Comecei a construir uma casa em outubro do ano passado, com a vã ilusão de que ela estaria pronta entre janeiro e fevereiro, mas, entra mês e sai mês e nada da obra chegar ao fim. Fazendo coro com muitas pessoas que já passaram por essa nefasta experiência, posso afirmar que não há nada mais estressante do que uma construção, um verdadeiro escoadouro de tempo, de dinheiro e, principalmente, da nossa paciência.
Estou praticamente morando no canteiro de obra e posso garantir que em meus cinquenta e poucos anos de vida nunca vi tanto pó, tanto entulho, tanto barulho e tanta enrolação. Lidar com material de construção, cronogramas que não se cumprem, encanadores, eletricistas, pedreiros é algo literalmente enlouquecedor e, se alguém não perde a sanidade mental construindo ou reformando uma casa, pode estar certo de que não a perderá jamais.
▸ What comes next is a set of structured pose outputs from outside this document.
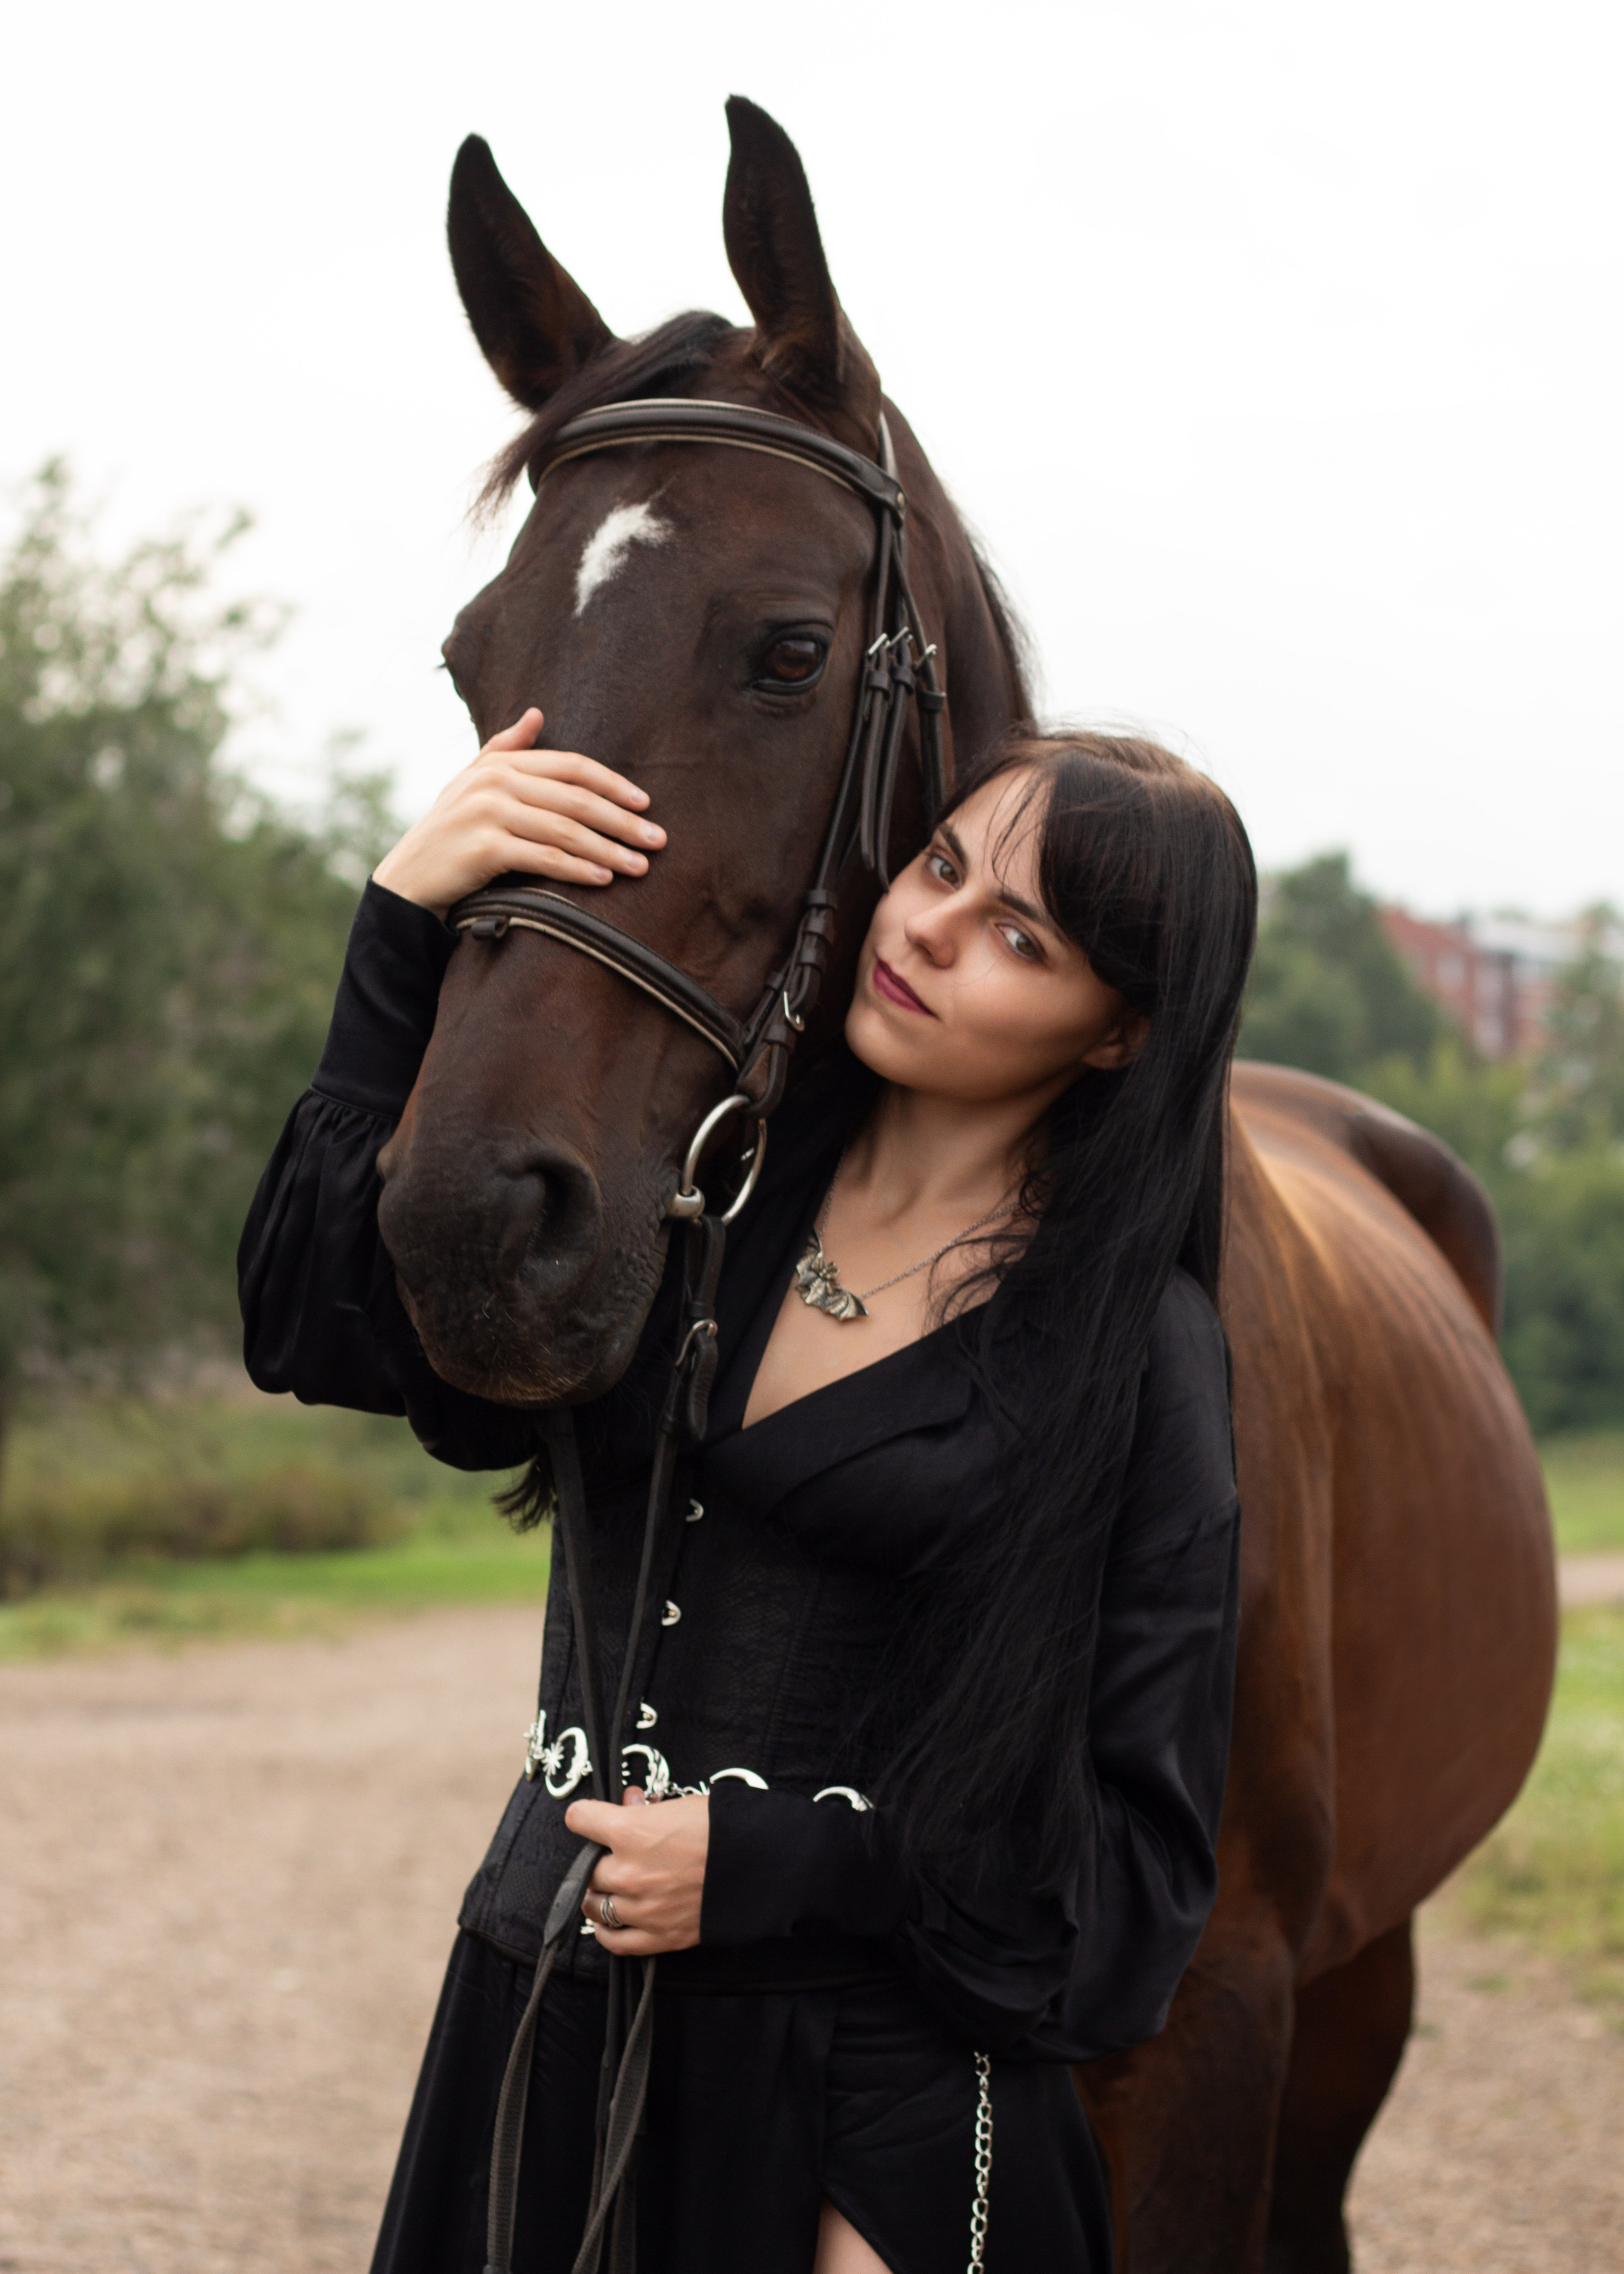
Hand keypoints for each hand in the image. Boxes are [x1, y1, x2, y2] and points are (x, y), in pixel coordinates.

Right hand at [372, 707, 666, 916]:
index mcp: (499, 762)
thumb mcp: (472, 782)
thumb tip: (536, 714)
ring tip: (641, 866)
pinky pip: (543, 858)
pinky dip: (577, 869)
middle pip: (575, 799)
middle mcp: (494, 782)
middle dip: (622, 820)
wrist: (407, 879)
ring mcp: (487, 813)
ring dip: (609, 849)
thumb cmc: (450, 832)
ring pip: (565, 830)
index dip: (612, 783)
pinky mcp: (483, 848)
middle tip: (658, 839)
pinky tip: (604, 879)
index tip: (646, 802)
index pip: (570, 766)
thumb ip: (505, 748)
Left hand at [565, 1788, 709, 1955]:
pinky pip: (615, 1941)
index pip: (580, 1819)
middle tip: (616, 1856)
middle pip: (588, 1869)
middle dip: (599, 1860)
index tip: (588, 1818)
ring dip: (600, 1895)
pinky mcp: (659, 1936)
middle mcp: (628, 1872)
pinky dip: (607, 1933)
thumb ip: (648, 1809)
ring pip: (595, 1906)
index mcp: (631, 1831)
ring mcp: (642, 1908)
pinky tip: (608, 1924)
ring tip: (612, 1889)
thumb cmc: (725, 1828)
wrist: (761, 1865)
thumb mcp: (682, 1805)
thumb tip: (630, 1804)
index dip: (585, 1815)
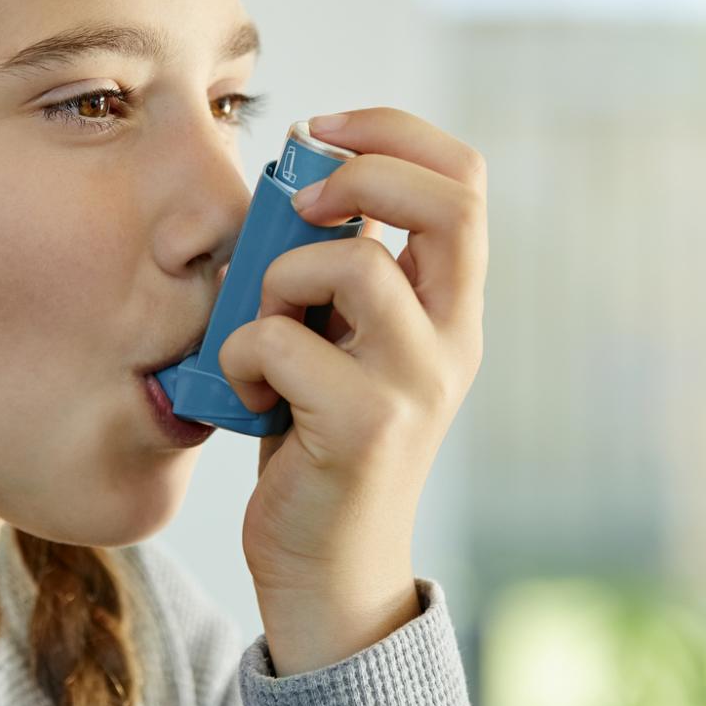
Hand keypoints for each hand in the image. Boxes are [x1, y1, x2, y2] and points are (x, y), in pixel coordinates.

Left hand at [215, 107, 487, 673]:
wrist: (325, 573)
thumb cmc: (314, 444)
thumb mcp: (337, 340)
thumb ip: (335, 269)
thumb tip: (299, 178)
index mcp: (449, 306)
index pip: (464, 178)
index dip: (392, 132)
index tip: (320, 133)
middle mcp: (453, 338)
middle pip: (449, 199)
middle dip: (362, 172)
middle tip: (301, 202)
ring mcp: (418, 383)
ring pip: (355, 265)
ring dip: (278, 279)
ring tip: (258, 329)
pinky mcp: (368, 427)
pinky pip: (284, 340)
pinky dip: (242, 353)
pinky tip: (242, 392)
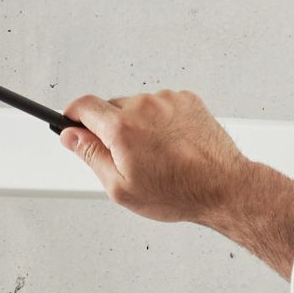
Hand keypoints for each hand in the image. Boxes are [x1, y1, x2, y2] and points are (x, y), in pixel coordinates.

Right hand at [60, 90, 251, 225]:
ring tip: (155, 154)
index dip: (72, 115)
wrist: (223, 187)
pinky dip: (159, 120)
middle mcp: (145, 106)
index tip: (71, 123)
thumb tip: (71, 136)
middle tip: (124, 156)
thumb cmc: (177, 192)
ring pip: (137, 106)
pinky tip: (170, 145)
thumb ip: (90, 156)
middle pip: (110, 107)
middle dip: (110, 128)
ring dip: (137, 124)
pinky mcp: (187, 100)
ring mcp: (168, 101)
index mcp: (123, 127)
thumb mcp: (121, 188)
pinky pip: (160, 105)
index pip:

Por outro lado, administrar uma obra, conviver tão de perto com essa situação é uma excelente oportunidade para se observar algumas nuances do comportamento humano e uma das que têm se destacado para mim é a dificuldade que as pessoas têm de assumir a responsabilidade sobre os seus atos e a facilidade com que culpam o outro pelas suas falhas. Essa é uma questão que, obviamente, pode ser observada em diversas circunstâncias, na sociedade, no trabalho, na família, com os amigos, na criação dos filhos, pois até nas crianças essa horrível tendência é observável: se não deu certo, se deu caca, a culpa é sempre do outro. Isso se dá no particular e no geral, por que, se não temos ninguém próximo para culpar pelos nossos fracassos e mazelas, logo estaremos culpando, o povo, o governo, os políticos, os líderes religiosos, enfim, o outro.
No começo o pedreiro contratado para fazer a fundação culpava o engenheiro por algumas coisas que não saíam como planejado e o engenheiro, por sua vez, jogava a batata quente de volta para o colo do pedreiro. Veio outra equipe e o responsável culpava o pedreiro anterior por tudo o que dava errado. Essa situação chegou a tal extremo que esse profissional precisou ser dispensado e, claro, passou a ser o bode expiatório do seu sucessor: tudo o que dá problema é culpa dele. Agora, já na fase de acabamento, o eletricista culpa o pedreiro pelo atraso na execução de suas tarefas e o pedreiro acusa o eletricista de tomar seu tempo e atrasar o seu lado. A demora na execução das tarefas do pedreiro é porque o eletricista pediu para ele instalar conduítes e caixinhas e se o eletricista demora é porque o pedreiro não instalou as caixinhas e os conduítes direito. Se a parede demora a ser rebocada é porque o servente não fez a massa e se o servente não fez a massa é porque o pedreiro não pediu a quantidade certa e, claro, em algum momento a obra para porque o material necessário não foi pedido a tempo e aí a culpa é minha que não pedi ou do depósito que demorou a entregar, nunca do pedreiro que deixa acabar a areia ou o cimento para depois avisar que acabou.
E assim é na vida. Todos os presos são inocentes, o culpado pelos crimes é sempre o outro, às vezes a própria vítima, ainda que esteja sob sete palmos de terra por ter sido assassinada. Todos os descasados são corretos, a culpa do fim do casamento é sempre do outro cônjuge. Se os alunos não vão bem, a culpa é do professor que não sabe ensinar e se o professor não consegue ensinar a culpa é dos alunos que não prestam atenção ou do material didático mal elaborado ou do diretor da escola, ou do governo. Até mesmo os governantes e os políticos envolvidos em escândalos de corrupção também são inocentes, a culpa, claro, é do Sérgio Moro!!!.
Por que será que é tão difícil assumirmos a responsabilidade por nossos atos e tentarmos corrigir as falhas oriundas de nossos erros, distrações, falta de atenção e de comprometimento? Talvez um “mea culpa” sincero e equilibrado resolveria metade dos nossos problemas, se não todos, pois é somente assumindo nossas falhas e os pontos cegos de nosso caráter que podemos buscar a solução para aquilo que precisa ser resolvido. No entanto, para quê ter esse trabalho e esse nível de conscientização se é tão mais prático e mais fácil simplesmente por a culpa no outro?